▸ **What to work on**: Give back each entry exactly as written, apart from the pictures.

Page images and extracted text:
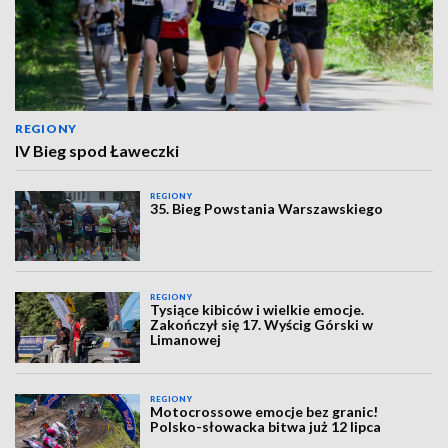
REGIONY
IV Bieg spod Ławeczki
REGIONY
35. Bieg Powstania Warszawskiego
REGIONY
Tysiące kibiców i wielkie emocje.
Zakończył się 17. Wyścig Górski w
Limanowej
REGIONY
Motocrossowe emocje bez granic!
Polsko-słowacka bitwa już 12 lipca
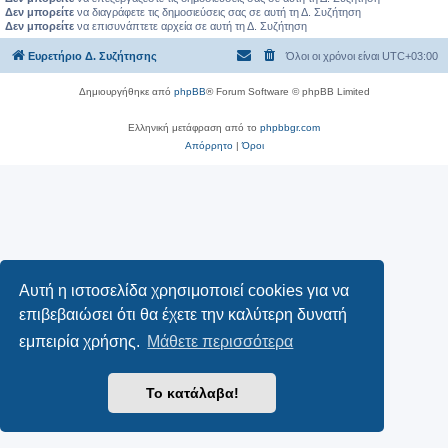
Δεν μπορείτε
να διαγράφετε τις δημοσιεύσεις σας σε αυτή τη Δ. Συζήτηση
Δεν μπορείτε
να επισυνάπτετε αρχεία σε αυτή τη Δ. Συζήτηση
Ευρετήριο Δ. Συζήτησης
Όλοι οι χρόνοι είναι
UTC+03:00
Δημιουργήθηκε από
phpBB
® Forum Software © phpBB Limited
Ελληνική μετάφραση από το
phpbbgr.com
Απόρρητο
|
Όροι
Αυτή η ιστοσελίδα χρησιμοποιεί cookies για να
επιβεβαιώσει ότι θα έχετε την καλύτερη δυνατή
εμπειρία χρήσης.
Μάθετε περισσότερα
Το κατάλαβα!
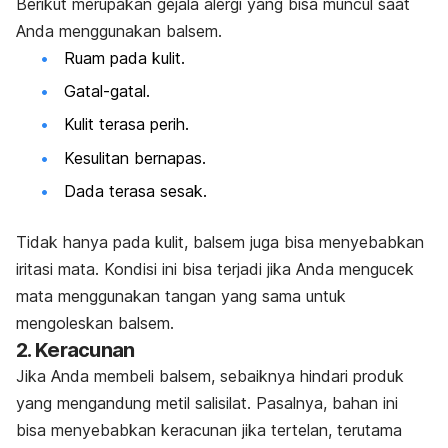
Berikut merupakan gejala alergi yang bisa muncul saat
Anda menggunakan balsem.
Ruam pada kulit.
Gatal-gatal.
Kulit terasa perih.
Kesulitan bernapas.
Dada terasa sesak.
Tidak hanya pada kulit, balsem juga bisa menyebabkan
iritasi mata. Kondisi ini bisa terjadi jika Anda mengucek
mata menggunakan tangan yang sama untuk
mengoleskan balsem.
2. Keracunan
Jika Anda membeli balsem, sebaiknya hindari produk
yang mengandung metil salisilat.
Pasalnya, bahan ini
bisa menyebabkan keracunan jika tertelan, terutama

▸ **Result of this exercise**:
REGIONY
IV Bieg spod Ławeczki
REGIONY
35. Bieg Powstania Warszawskiego
REGIONY
Tysiące kibiców i wielkie emocje.
Zakończył się 17. Wyścig Górski w
Limanowej
REGIONY
Motocrossowe emocje bez granic!
Polsko-słowacka bitwa już 12 lipca
Δεν μπορείτε
να διαγράφετε τις δημοσιεύσεις σας σε αυτή τη Δ. Συζήτηση
Δεν μπορείτε
να επισυνάπτετε αρχεία σε αυτή τη Δ. Συζήτηση
Ευρετήριο Δ. Συζήτησης
Όλοι οι χρόνοι είναι
UTC+03:00
Δημιουργήθηκε από
phpBB
® Forum Software © phpBB Limited
Ελληνική μετάφραση από το
phpbbgr.com
Απόρρητο
|
Όροι
Αυτή η ιστοσελίδα χρησιμοποιεί cookies για να
επιβεβαιώσει ότι θα έχετε την καλύτερη δυνατή
εμπειρία χρήσης.
Μάθετε περισσότερα
Το κατάλαβα!
Berikut merupakan gejala alergi yang bisa muncul saat
Anda menggunakan balsem.
Ruam pada kulit.
Gatal-gatal.
Kulit terasa perih.
Kesulitan bernapas.
Dada terasa sesak.
Tidak hanya pada kulit, balsem juga bisa menyebabkan
iritasi mata. Kondisi ini bisa terjadi jika Anda mengucek
mata menggunakan tangan yang sama untuk
mengoleskan balsem.
2. Keracunan
Jika Anda membeli balsem, sebaiknya hindari produk
yang mengandung metil salisilat.
Pasalnya, bahan ini
bisa menyebabkan keracunan jika tertelan, terutama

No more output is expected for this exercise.